Childs Play In Puerto Vallarta
It’s Child’s Play
Mexico has long been a world leader in toy making, along with China and Spain. Even though the advent of Barbie dolls and other plastic toys have invaded the market, traditional toys are still easy to find in Puerto Vallarta and make memorable souvenirs.
Among the most common toys found in Puerto Vallarta at street markets and the tiangues (flea market) are whistles, yo-yos, tops, train sets and cars and other handcrafted wood items. The brightly painted cup with ball attached to a string is an addicting game and loved by kids of all ages.
The traditional game of Oca, with its colorful board, also known as The Game of the Goose, can be a challenge to find in tourist markets. However, Loteria is an ancient game that is still widely played and can be found everywhere. The images of devils, drunks, sun and moon, spiders and scorpions, hearts and flowers have been adapted in everything from notebook covers and lampshades to jewelry and refrigerator magnets. Both games are great for practicing one’s Spanish.
Small stuffed animals, such as coyotes, deer, giraffe, elephants, monkeys and pigs can be found at market sites in Puerto Vallarta. Originally made in the state of Oaxaca, these are crafted from course wool and stitched with detail. They are made in a variety of colors, all hand-dyed.
Our personal favorite for a gift to our non-Mexican friends is the María doll. They are also sold on the streets of Puerto Vallarta and found everywhere in Mexico, though they also originated in Oaxaca. Often you will find Mexican ladies, sometimes accompanied by their little ones, sitting on the sidewalk, selling and crafting these rag dolls. Made from cloth and dressed to imitate indigenous women, they wear traditional outfits from differing Mexican cultures. Several sizes are available but the small María hanging on a string is usually sold for as little as ten pesos, an amazing price for a handcrafted toy.

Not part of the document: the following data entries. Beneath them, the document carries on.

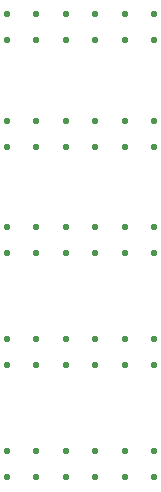
<source format=gbr>
%TF.GenerationSoftware,KiCad,Pcbnew,9.0.5*%
%TF.CreationDate,2026-01-17T00:35:45+01:00*%
%TF.ProjectId,replicazeron_stm,7265706c-6963-4617-9a65-726f6e5f7374,rev?*%
%TF.SameCoordinates,Original*%
%TF.FileFunction,Paste,Bot*%
%TF.FilePolarity,Positive*%
%FSLAX46Y46*%
G04 Gerber Fmt 4.6, Leading zero omitted, Abs format (unit mm)*
G04 Created by KiCad (PCBNEW 9.0.5) date 2026-01-17 00:35:45*
%MOMM*%
%LPD*%
G01*
G04 APERTURE LIST*
G04 Aperture macros list*
%AMRoundRect*
0 Rectangle with rounded corners*
0 $1 Rounding radius*
0 $2 $3 $4 $5 $6 $7 $8 $9 X,Y pos of 4 corners*
0 Add a 4 corners polygon primitive as box body*
4,1,4,$2,$3,$4,$5,$6,$7,$8,$9,$2,$3,0*
0 Add four circle primitives for the rounded corners*
1,1,$1+$1,$2,$3*
1,1,$1+$1,$4,$5*
1,1,$1+$1,$6,$7*
1,1,$1+$1,$8,$9*
0 Add four rect primitives between the rounded corners*
20,1,$1+$1,$2,$3,$4,$5,0*
20,1,$1+$1,$4,$5,$6,$7,0*
20,1,$1+$1,$6,$7,$8,$9,0*
20,1,$1+$1,$8,$9,$2,$3,0*%
G04 Aperture macros list end*
%ADD10RoundRect,0.125000X0.125000X-0.125000X0.125000X0.125000X-0.125000X0.125000X-0.125000X-0.125000X0*%
G04 APERTURE END LIST*
D10*
%TO.C,D6*%
X117750000Y-66100000D03*
X117750000Y-63900000D03*
%TD*%
%TO.C,D5*%
X115250000Y-66100000D03*
X115250000Y-63900000D03*
%TD*%
%TO.C,D19*%
X105250000Y-84600000D03*
X105250000Y-82400000D03*
%TD*%
%TO.C,D25*%
X105250000Y-94100000D03*
X105250000Y-91900000D03*
%TD*%
%TO.C,D4*%
X112750000Y-66100000D03*
X112750000Y-63900000D03*
%TD*%
%TO.C,D15*%
X110250000Y-75100000D03*
X110250000Y-72900000D03*
%TD*%
%TO.C,D10*%
X112750000Y-57100000D03*
X112750000Y-54900000D03*
%TD*%
%TO.C,D17*%
X115250000Y-75100000D03*
X115250000Y-72900000D03*
%TD*%
%TO.C,D11*%
X115250000Y-57100000D03*
X115250000Y-54900000D03*
%TD*%
%TO.C,D18*%
X117750000Y-75100000D03*
X117750000Y-72900000D03*
%TD*%
%TO.C,D13*%
X105250000Y-75100000D03*
X105250000Y-72900000D03*
%TD*%
%TO.C,D8*%
X107750000Y-57100000D03*
X107750000Y-54900000D03*
%TD*%
%TO.C,D29*%
X115250000Y-94100000D03*
X115250000Y-91900000D03*
%TD*%
%TO.C,D12*%
X117750000Y-57100000D03*
X117750000Y-54900000D03*
%TD*%
%TO.C,D14*%
X107750000Y-75100000D03*
X107750000Y-72900000D03*
%TD*%
%TO.C,D27*%
X110250000Y-94100000D03*
X110250000Y-91900000D03*
%TD*%
%TO.C,D22*%
X112750000Y-84600000D03*
X112750000Y-82400000D03*
%TD*%
%TO.C,D30*%
X117750000Y-94100000D03*
X117750000Y-91900000D03*
%TD*%
%TO.C,D2*%
X107750000Y-66100000D03*
X107750000Y-63900000D03*
%TD*%
%TO.C,D20*%
X107750000Y-84600000D03*
X107750000Y-82400000D03*
%TD*%
%TO.C,D23*%
X115250000Y-84600000D03*
X115250000Y-82400000D03*
%TD*%
%TO.C,D28*%
X112750000Y-94100000D03*
X112750000Y-91900000D03*
%TD*%
%TO.C,D3*%
X110250000Y-66100000D03*
X110250000Y-63900000D03*
%TD*%
%TO.C,D7*%
X105250000Y-57100000D03*
X105250000Y-54900000D03*
%TD*%
%TO.C,D24*%
X117750000Y-84600000D03*
X117750000Y-82400000D03*
%TD*%
%TO.C,D21*%
X110250000Y-84600000D03*
X110250000Y-82400000D03*
%TD*%
%TO.C,D16*%
X112750000Y-75100000D03*
X112750000Y-72900000D03*
%TD*%
%TO.C,D26*%
X107750000Y-94100000D03*
X107750000Y-91900000D03*
%TD*%
%TO.C,D9*%
X110250000Y-57100000D03*
X110250000Y-54900000D03*
%TD*%
%TO.C,D1*%
X105250000Y-66100000D03*
X105250000Y-63900000D03*
%TD*%
M02*

</source>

Mexican toys tend to imitate life. Dollhouses are very popular with their miniature furniture, much of it with working parts, drawers that open/close and tiny beds with pillows and quilts. Tea sets; clay dishes, as well as those made with wood and copper; wooden horses, burros with packs full of goods; domestic as well as farm animals. Miniature storefronts with merchandise; carousels and ferris wheels with moving parts and passengers. There is no shortage of imagination.
The material used in the creation of these toys is clever and, like many things Mexican, inventive and ingenious; corn husks; apricot pits; scraps of cloth and clean rags, lace and ribbon; feathers and fur; paper and papier-mâche (cartonería); ceramic, glass and porcelain; palm fronds, straw and seeds, tin and bottles caps.